Criticism & Features

NBCC Reads

Russell Valentino’s favorite book about work


Work is the all-American pastime, taking more and more of our waking hours, and infiltrating our sleep. It’s been grist for books from Studs Terkel’s “Working” to Joshua Ferris’ “And Then We Came to the End” to Joseph Heller’s “Something Happened,”set in an ad agency circa “Mad Men.”

Recently we asked NBCC members, former awards winners and finalists, What’s your favorite book about work? The responses to this NBCC Reads series poured in (a few within minutes). Books ranged all over the map. Several books gathered multiple endorsements, including Philip Levine's “What Work Is,” Ed Park's “Personal Days”, Tom Rachman's “The Imperfectionists,” “Two-Up” by NBCC board member Eric Miles Williamson, George Orwell's “Down and Out in Paris and London.”  The long tail of individual favorites began with NBCC Balakian award winner Joan Acocella's pick, Penelope Fitzgerald's “Human Voices.” Today's entry is from NBCC member Russell Valentino, professor of cinema and comparative literature at the University of Iowa, editor of The Iowa Review, and a participant in a 2009 NBCC Reads panel on works in translation at Prairies Lights in Iowa City (podcast here).

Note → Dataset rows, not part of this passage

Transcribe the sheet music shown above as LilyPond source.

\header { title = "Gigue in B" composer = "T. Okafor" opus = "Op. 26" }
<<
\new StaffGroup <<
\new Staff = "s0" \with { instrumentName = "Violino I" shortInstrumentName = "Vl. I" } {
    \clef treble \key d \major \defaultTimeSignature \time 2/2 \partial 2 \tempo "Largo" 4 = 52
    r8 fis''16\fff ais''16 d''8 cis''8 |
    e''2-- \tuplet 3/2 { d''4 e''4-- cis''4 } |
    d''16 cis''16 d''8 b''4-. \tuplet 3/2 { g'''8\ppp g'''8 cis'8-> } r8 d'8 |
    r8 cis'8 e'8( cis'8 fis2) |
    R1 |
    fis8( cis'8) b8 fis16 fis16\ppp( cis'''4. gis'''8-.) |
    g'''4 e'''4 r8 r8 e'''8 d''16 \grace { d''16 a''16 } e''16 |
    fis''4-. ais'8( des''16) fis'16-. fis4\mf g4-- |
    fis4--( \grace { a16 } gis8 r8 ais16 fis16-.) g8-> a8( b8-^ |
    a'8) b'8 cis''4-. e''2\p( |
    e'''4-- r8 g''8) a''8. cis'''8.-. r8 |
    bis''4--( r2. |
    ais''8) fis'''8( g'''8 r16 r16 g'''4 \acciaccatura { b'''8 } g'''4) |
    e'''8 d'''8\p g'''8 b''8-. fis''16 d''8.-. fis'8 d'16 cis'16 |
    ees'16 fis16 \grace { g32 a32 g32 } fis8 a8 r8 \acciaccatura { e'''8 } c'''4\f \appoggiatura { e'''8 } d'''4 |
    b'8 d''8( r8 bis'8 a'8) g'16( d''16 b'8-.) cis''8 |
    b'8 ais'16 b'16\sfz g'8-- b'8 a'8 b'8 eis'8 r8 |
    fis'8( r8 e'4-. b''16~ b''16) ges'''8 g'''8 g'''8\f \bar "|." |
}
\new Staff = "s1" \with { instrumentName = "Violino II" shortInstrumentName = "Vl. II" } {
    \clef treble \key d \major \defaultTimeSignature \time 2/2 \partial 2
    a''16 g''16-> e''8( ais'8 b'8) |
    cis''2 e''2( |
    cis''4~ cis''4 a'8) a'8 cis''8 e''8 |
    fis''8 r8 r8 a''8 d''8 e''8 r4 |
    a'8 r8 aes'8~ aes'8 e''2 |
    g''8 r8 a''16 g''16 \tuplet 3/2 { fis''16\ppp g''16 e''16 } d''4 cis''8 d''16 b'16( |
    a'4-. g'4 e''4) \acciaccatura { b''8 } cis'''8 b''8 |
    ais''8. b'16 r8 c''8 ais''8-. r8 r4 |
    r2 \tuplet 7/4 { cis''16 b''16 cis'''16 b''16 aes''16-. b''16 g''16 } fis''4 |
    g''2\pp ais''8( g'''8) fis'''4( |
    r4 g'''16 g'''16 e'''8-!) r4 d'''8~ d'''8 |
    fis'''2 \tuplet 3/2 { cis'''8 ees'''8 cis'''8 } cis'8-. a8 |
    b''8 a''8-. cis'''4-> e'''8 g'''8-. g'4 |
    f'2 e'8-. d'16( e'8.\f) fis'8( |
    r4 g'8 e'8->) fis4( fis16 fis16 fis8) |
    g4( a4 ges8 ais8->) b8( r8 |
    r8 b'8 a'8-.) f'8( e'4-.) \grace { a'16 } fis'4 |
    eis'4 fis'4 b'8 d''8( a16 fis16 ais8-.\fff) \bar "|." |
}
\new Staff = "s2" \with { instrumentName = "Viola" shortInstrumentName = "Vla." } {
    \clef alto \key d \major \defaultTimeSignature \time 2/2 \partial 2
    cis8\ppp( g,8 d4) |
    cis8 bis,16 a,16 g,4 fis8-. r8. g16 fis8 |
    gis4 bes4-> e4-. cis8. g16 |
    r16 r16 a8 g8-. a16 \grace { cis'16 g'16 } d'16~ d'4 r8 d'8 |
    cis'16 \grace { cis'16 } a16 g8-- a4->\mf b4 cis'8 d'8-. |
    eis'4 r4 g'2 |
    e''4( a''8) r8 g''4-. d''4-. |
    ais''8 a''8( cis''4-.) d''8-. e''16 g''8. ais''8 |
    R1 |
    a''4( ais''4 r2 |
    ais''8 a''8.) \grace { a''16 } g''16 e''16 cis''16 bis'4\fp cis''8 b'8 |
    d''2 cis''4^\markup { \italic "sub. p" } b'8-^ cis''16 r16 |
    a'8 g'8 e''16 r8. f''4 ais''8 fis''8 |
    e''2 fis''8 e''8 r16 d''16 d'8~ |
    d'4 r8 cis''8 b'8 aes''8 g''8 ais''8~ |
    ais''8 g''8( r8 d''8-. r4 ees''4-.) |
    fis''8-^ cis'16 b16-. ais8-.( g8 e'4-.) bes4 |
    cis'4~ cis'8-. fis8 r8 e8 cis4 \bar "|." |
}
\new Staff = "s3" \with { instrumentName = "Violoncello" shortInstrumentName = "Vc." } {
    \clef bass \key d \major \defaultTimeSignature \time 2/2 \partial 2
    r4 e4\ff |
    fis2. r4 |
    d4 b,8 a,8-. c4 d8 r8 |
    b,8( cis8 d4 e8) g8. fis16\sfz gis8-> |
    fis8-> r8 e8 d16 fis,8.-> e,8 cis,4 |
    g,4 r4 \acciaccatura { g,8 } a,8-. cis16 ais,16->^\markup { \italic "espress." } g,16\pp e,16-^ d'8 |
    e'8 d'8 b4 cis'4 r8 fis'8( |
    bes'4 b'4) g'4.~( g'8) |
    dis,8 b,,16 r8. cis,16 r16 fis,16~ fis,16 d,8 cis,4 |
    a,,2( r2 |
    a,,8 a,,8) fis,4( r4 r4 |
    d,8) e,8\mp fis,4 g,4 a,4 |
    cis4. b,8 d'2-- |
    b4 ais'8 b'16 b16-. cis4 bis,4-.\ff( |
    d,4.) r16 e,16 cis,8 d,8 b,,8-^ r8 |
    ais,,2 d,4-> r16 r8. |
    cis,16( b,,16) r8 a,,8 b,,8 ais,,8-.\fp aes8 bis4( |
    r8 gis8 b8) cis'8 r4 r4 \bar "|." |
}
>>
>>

One novel that immediately comes to mind is Alexander Solzhenitsyn’s “A Day in the Life of Ivan Denisovich.” Not an American work, of course, and perhaps not one that others would associate on first glance with work per se – political prison, the Soviet camp system, yes, — but its relationship to work, especially when compared to Studs Turkle’s books, seems at best skewed, at worst simply grotesque.

Actually, I’m not quite sure why it is so clear in my mind as a first choice. Maybe it’s because Shukov, the main character, takes pride in his work despite the fact that it is something forced upon him, chosen by others, and performed under harsh conditions. There are guards watching, dogs ready to snap him back into place, and the natural world presses on him brutally from all sides. Yet he takes the time, extra time, to make sure the brick wall he is building is complete, even holding up the other prisoners from getting dinner in the process.

And it is just one relatively uneventful day out of thousands shared by a cohort of millions who worked constantly, a many of whom died in the process. The Soviet gulag  was a labor camp system, and the work performed by the millions of prisoners who passed through it is still visible in Russia, and remains part of the world economy in some cases, as the prisoners often worked in mines in the Far East. Ivan Denisovich gives a name, thoughts, memories to one of them, and a life experience to associate with their work.